┌──
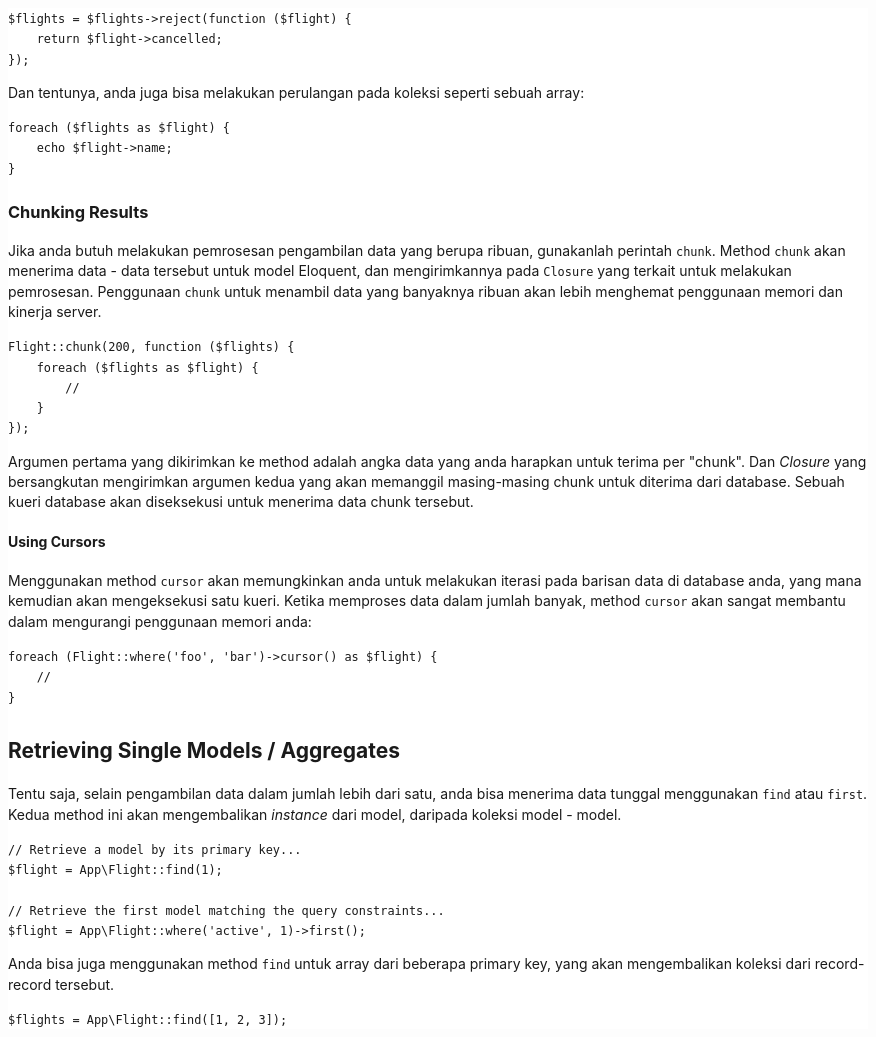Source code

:     $flights = $flights->reject(function ($flight) {
        return $flight->cancelled;
    });

Dan tentunya, anda juga bisa melakukan perulangan pada koleksi seperti sebuah array: 

    foreach ($flights as $flight) {
        echo $flight->name;
    }

<a name="chunking-results"></a>
### Chunking Results

Jika anda butuh melakukan pemrosesan pengambilan data yang berupa ribuan, gunakanlah perintah `chunk`. Method `chunk` akan menerima data - data tersebut untuk model Eloquent, dan mengirimkannya pada `Closure` yang terkait untuk melakukan pemrosesan. Penggunaan `chunk` untuk menambil data yang banyaknya ribuan akan lebih menghemat penggunaan memori dan kinerja server.

    Flight::chunk(200, function ($flights) {
        foreach ($flights as $flight) {
            //
        }
    });

Argumen pertama yang dikirimkan ke method adalah angka data yang anda harapkan untuk terima per "chunk". Dan *Closure* yang bersangkutan mengirimkan argumen kedua yang akan memanggil masing-masing chunk untuk diterima dari database. Sebuah kueri database akan diseksekusi untuk menerima data chunk tersebut.

#### Using Cursors

Menggunakan method `cursor` akan memungkinkan anda untuk melakukan iterasi pada barisan data di database anda, yang mana kemudian akan mengeksekusi satu kueri. Ketika memproses data dalam jumlah banyak, method `cursor` akan sangat membantu dalam mengurangi penggunaan memori anda:

    foreach (Flight::where('foo', 'bar')->cursor() as $flight) {
        //
    }

<a name="retrieving-single-models"></a>
## Retrieving Single Models / Aggregates

Tentu saja, selain pengambilan data dalam jumlah lebih dari satu, anda bisa menerima data tunggal menggunakan `find` atau `first`. Kedua method ini akan mengembalikan *instance* dari model, daripada koleksi model - model. 

    // Retrieve a model by its primary key...
    $flight = App\Flight::find(1);
    
    // Retrieve the first model matching the query constraints...
    $flight = App\Flight::where('active', 1)->first();

Anda bisa juga menggunakan method `find` untuk array dari beberapa primary key, yang akan mengembalikan koleksi dari record-record tersebut.

    $flights = App\Flight::find([1, 2, 3]);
└──
● **Work instruction**:
Identify every line in the listing that contains the string "flights", matching case exactly.

● **Response area**:
:     $flights = $flights->reject(function ($flight) {
    foreach ($flights as $flight) {
    Flight::chunk(200, function ($flights) {
        foreach ($flights as $flight) {
    $flights = App\Flight::find([1, 2, 3]);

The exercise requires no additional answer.